#### Instructions to follow
Give every entry below again, exactly as written, and skip the images.

#### Data supplied

☆ ☆ ☆ ☆ ☆ ☆ ☆

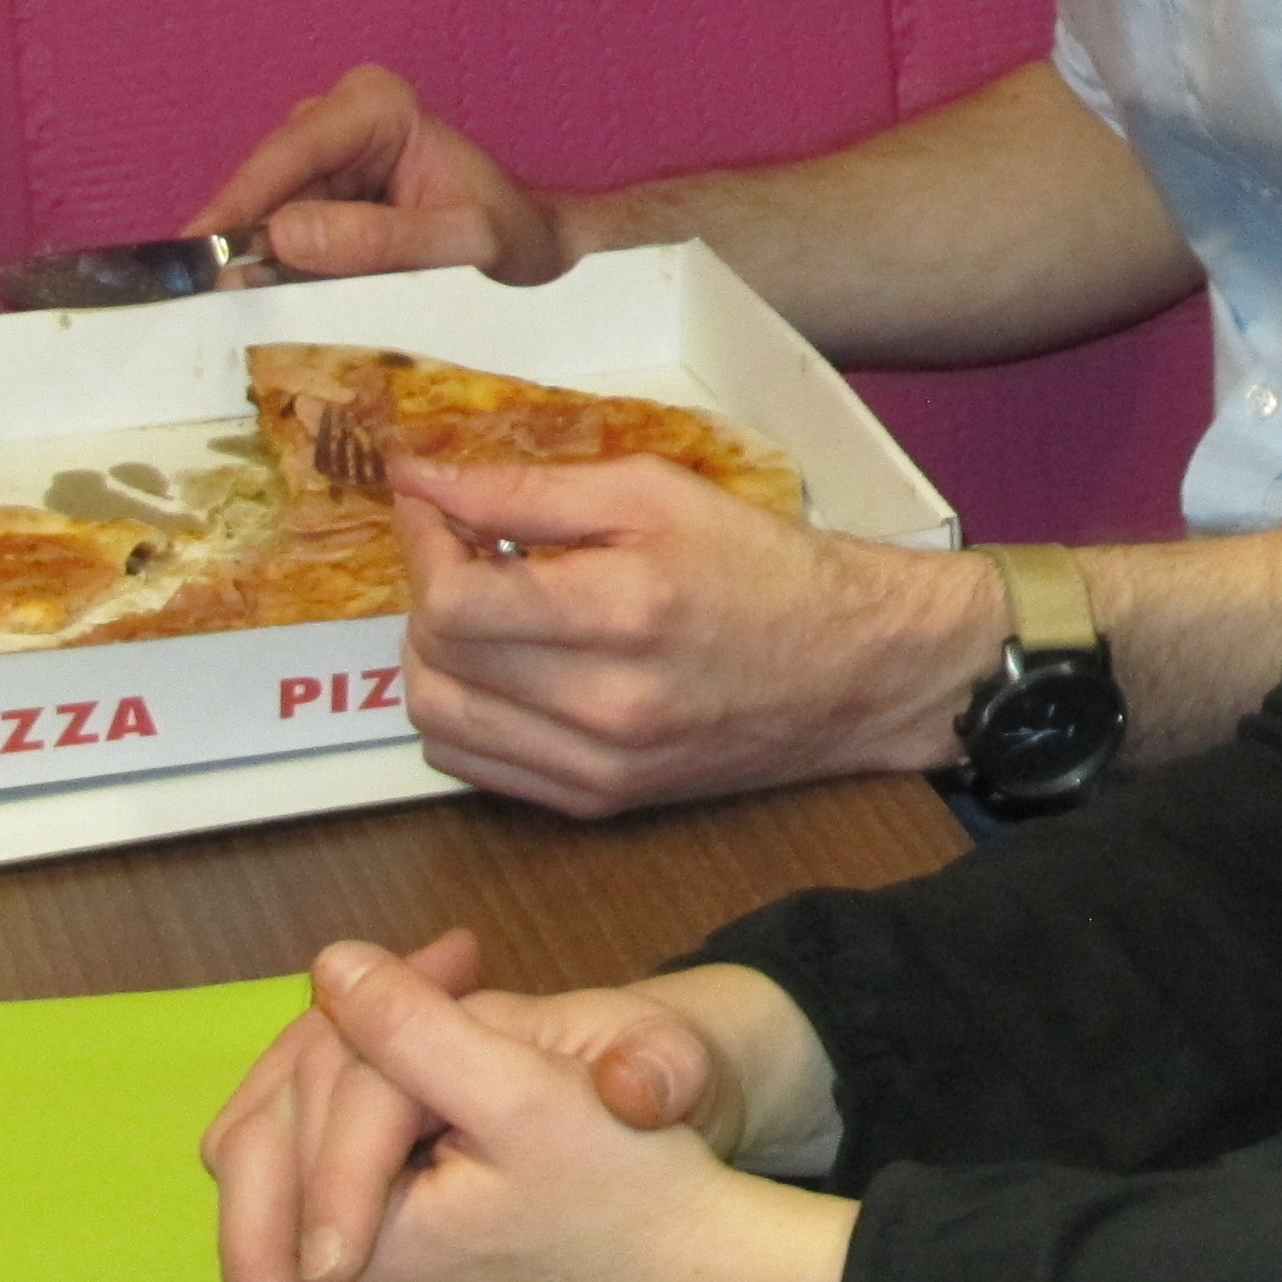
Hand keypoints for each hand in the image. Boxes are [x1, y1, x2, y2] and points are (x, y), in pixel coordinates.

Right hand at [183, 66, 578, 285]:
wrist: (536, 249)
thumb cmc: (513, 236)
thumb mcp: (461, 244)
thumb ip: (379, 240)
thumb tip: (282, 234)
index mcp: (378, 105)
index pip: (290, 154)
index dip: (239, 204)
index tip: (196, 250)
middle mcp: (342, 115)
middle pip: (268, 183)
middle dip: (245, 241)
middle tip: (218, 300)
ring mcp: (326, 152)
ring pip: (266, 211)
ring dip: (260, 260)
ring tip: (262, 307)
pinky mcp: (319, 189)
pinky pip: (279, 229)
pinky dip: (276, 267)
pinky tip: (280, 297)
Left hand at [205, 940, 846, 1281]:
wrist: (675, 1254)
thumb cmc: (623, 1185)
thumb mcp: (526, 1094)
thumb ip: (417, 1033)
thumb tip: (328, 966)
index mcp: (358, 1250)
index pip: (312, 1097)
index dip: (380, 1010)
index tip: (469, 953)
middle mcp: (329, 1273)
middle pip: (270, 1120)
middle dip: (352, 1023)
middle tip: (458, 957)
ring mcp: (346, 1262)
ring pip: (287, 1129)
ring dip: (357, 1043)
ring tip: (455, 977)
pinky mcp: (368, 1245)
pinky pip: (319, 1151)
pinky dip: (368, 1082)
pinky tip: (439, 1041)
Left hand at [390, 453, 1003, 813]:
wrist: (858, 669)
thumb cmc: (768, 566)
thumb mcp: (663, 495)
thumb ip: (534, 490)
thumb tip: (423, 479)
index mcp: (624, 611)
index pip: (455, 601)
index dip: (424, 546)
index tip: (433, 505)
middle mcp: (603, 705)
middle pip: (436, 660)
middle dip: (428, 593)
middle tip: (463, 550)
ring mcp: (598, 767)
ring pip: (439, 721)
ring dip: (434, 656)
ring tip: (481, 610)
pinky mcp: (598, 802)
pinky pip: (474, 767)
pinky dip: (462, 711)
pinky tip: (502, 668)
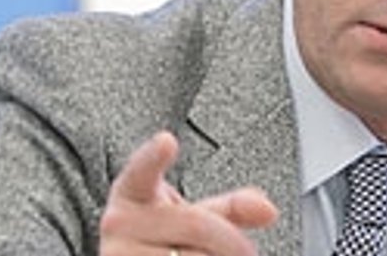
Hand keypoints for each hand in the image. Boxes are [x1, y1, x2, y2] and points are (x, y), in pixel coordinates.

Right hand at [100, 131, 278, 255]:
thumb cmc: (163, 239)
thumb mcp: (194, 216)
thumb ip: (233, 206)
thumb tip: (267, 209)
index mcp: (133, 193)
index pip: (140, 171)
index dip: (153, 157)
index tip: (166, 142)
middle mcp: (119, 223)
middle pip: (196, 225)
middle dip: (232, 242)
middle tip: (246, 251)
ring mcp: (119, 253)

☆ ☆ ☆ ☆ ☆ ☆ ☆

#### Response to this task
Hand keypoints for each hand in the image. Boxes are [x1, y1, x2, y2] and points are (x, y), in pixel coordinates.

Right hand at [183, 66, 578, 285]:
wrist: (536, 249)
thumb cmc: (513, 236)
thumb mcp: (461, 244)
thumb ip: (379, 240)
thumb tip: (282, 234)
index mcp: (378, 105)
index pip: (290, 154)
index dip: (239, 204)
index tip: (196, 250)
middle mcp: (342, 115)
middle pip: (268, 183)
middle dip: (245, 241)
middle tip: (218, 300)
ring mcp: (326, 152)
ring pip: (266, 211)
ring dip: (260, 260)
ring tip: (262, 307)
pinky mcp: (319, 189)
pinky pip: (279, 229)
pinky dip: (276, 267)
pinky tip: (280, 297)
Left hand at [205, 940, 846, 1281]:
wrist: (675, 1254)
thumb cmc: (623, 1185)
thumb mcp: (526, 1094)
thumb ip: (417, 1033)
thumb tip: (328, 966)
index mcp: (358, 1250)
index pip: (312, 1097)
index dip: (380, 1010)
index tip: (469, 953)
middle mcp: (329, 1273)
middle pip: (270, 1120)
middle dip: (352, 1023)
middle tip: (458, 957)
ring mcp: (346, 1262)
ring pip: (287, 1129)
ring dip: (357, 1043)
ring tip: (455, 977)
pinky mcp: (368, 1245)
pinky pip: (319, 1151)
pinky dip: (368, 1082)
pinky tip: (439, 1041)
Left hand at [390, 453, 1003, 813]:
wrist: (858, 669)
thumb cmc: (768, 566)
thumb mcp: (663, 495)
thumb ip: (534, 490)
thumb tip: (423, 479)
index mcp: (624, 611)
index pip: (455, 601)
index dip: (424, 546)
index tip: (433, 505)
middle mcp: (603, 705)
middle pip: (436, 660)
middle dip: (428, 593)
middle tip: (463, 550)
ring mcp: (598, 767)
ring pip: (439, 721)
ring dip: (434, 656)
ring tip: (481, 610)
pinky mcp: (598, 802)
pinky pip: (474, 767)
pinky dip: (462, 711)
pinky tip: (502, 668)
Hand keypoints for each hand in the image. Boxes are [x1, y1, x2, y2] and points are (x, y), in pixel coordinates.

Right hand at [100, 131, 278, 255]:
thumb cmc: (163, 239)
thumb mcp: (194, 216)
thumb ip: (233, 206)
thumb tip: (267, 209)
index mcp: (133, 193)
index pip: (140, 171)
index dip: (153, 157)
index tip: (166, 142)
middle mcp: (119, 223)
middle pip: (196, 225)
middle dip: (232, 242)
middle tip: (246, 251)
ring mcp: (119, 253)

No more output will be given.